At this point, I was furious and panicking, so I just turned my original stream sequential and upped my batch size to a much larger number (but still within our RAM requirements). This ended up speeding up performance pretty well for us because we made fewer (but larger) uploads. Which is not surprising -- each upload has to go through that whole connection process, and thus, we are paying a tax for each upload we do.

Still, this just barely met our performance needs, and my boss told me to ship it.

Weeks later, when things finally calmed down enough that I could breathe, I went onto the mailing list to figure out what on earth was happening with my stream.

Here is the start of the mailing list discussion.

https://mail.openjdk.org/pipermail/core-libs-dev/2024-November/134508.html

As it turns out, when a stream turns parallel, the intermediate and terminal operations you do on that stream will decide the fetching behaviour the stream uses on the source.

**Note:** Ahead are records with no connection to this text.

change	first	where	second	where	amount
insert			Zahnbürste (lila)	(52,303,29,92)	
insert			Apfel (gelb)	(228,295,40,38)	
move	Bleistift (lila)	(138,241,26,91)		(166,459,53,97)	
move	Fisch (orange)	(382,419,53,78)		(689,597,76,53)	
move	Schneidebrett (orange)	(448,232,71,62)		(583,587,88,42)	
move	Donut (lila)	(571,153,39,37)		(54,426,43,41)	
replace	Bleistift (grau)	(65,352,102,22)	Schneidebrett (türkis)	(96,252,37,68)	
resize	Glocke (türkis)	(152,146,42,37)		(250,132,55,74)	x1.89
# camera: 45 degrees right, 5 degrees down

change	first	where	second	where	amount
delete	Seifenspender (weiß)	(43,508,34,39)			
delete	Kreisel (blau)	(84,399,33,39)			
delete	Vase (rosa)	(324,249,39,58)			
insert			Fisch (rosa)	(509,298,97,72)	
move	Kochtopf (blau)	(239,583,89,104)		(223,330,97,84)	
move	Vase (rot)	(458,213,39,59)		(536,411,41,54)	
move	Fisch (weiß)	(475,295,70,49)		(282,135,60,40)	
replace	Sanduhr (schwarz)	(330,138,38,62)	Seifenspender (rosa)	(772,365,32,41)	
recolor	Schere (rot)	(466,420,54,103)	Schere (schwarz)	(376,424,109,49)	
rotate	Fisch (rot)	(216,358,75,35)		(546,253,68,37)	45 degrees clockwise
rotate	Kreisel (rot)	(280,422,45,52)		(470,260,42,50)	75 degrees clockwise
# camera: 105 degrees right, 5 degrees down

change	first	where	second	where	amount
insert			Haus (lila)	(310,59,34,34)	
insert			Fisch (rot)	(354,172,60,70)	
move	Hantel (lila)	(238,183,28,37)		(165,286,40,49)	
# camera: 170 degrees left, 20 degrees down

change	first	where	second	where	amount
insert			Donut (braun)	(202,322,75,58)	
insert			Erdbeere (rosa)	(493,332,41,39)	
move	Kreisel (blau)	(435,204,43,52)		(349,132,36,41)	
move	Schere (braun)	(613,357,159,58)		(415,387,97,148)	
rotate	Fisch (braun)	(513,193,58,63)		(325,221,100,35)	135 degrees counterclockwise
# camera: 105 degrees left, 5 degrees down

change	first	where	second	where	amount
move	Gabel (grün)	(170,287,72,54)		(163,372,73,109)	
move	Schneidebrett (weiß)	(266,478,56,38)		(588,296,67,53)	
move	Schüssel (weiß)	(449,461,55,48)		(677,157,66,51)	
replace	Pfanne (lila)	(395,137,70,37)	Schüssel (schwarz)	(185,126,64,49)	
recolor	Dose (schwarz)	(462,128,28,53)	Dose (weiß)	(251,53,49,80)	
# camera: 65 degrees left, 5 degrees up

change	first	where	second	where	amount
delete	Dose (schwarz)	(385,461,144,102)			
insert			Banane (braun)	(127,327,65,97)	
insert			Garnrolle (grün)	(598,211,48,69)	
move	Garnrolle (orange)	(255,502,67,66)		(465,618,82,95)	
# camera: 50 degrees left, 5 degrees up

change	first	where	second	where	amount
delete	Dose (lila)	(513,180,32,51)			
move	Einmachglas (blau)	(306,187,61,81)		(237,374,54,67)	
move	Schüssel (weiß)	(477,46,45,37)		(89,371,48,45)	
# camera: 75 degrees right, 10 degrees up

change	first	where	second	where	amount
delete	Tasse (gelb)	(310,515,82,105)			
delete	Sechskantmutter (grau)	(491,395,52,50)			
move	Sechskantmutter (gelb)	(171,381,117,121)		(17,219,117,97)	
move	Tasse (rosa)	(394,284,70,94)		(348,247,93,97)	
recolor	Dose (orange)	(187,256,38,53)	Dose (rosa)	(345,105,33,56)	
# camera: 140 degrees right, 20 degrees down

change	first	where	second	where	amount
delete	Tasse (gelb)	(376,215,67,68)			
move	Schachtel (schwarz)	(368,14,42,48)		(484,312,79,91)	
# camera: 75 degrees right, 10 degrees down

In our case, that meant that, if MY parallel stream used the forEach terminal operation, then the stream decides that the smartest thing to do to speed up performance is to fetch the entire dataset ahead of time and store it into an internal buffer in RAM before doing ANY PROCESSING WHATSOEVER. Resulting in an OutOfMemoryError.

And to be fair, that is not stupid at all. It makes good sense from a performance stand point. But it makes things risky from a memory standpoint.

Anyways, this is a very sharp and painful corner about parallel streams that i did not know about, so I wanted to bring it up here in case it would be useful for folks. I intend to also make a StackOverflow post to explain this in better detail.

Finally, as a silver-lining, Viktor Klang let me know that, a .gather() immediately followed by a .collect(), is immune to this pre-fetching behaviour mentioned above. Therefore, I could just create a custom Collector that does what I was doing in my forEach(). Doing it that way, I could run things in parallel safely without any fear of the dreaded OutOfMemoryError.

(and tbh, forEach() wasn't really the best idea for that operation). You can read more about it in the mailing list link above.

Please let me know if there are any questions, comments, or concerns.

EDIT -- Some minor clarifications. There are 2 issues interleaved here that makes it difficult to track the error.

Gatherers don't (currently) play well with some of the other terminal operations when running in parallel.
Iterators are parallel-unfriendly when operatiing as a stream source.

When I tried to boil things down to the simplistic scenario in my code above, I was no longer afflicted by problem 1, but was now afflicted by problem 2. My stream source was the source of the problem in that completely boiled down scenario.

Now that said, that only makes this problem less likely to occur than it appears. The simple reality is, it worked when running sequentially, but failed when running in parallel. And the only way I could find out that my stream source was "bad" was by diving into all sorts of libraries that create my stream. It wasn't until then that I realized the danger I was in.